Data extracted from a collection:
————————

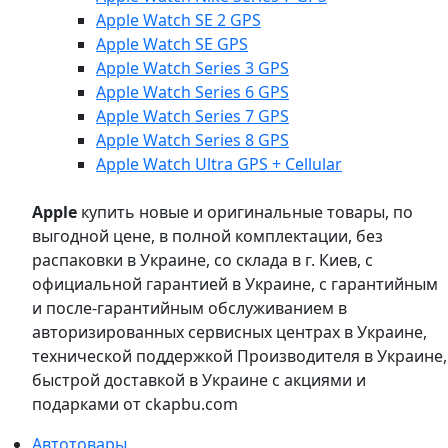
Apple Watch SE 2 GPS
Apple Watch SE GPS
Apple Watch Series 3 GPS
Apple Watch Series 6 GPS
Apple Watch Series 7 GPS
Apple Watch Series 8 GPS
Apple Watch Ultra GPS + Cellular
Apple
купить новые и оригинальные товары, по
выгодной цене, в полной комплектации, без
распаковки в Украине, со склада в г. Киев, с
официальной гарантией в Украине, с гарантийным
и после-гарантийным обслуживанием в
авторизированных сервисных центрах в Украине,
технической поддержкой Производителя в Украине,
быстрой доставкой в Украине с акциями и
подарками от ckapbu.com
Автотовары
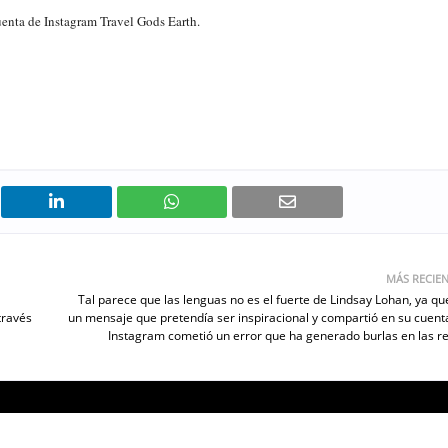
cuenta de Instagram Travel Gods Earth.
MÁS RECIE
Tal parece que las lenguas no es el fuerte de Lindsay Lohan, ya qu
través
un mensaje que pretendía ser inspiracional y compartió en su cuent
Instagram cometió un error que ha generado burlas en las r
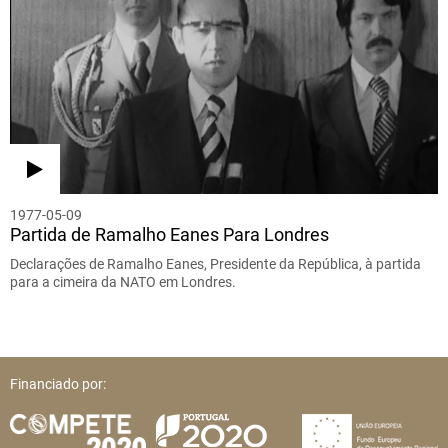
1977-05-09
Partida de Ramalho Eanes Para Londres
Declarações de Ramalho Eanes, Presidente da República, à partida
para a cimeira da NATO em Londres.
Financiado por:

————————

■ **EXERCISE**
Above are the records; repeat them exactly, omitting every picture.

■ **ANSWER BOX**
Apple Watch SE 2 GPS
Apple Watch SE GPS
Apple Watch Series 3 GPS
Apple Watch Series 6 GPS
Apple Watch Series 7 GPS
Apple Watch Series 8 GPS
Apple Watch Ultra GPS + Cellular
Apple
купить новые и оригинальные товары, по
выгодной цене, в полной комплектации, без
распаковки в Украине, со склада в г. Киев, с
официальной гарантией в Украине, с гарантийным
и после-гарантийным обслуживанием в
авторизированных сервисных центрах в Украине,
технической поддержкой Производителя в Украине,
быстрой доставкой в Украине с акциями и
подарками от ckapbu.com
Автотовары
cuenta de Instagram Travel Gods Earth.
MÁS RECIE
Tal parece que las lenguas no es el fuerte de Lindsay Lohan, ya qu
través
un mensaje que pretendía ser inspiracional y compartió en su cuent
Instagram cometió un error que ha generado burlas en las r
1977-05-09
Partida de Ramalho Eanes Para Londres
Declarações de Ramalho Eanes, Presidente da República, à partida
para a cimeira da NATO em Londres.
Financiado por:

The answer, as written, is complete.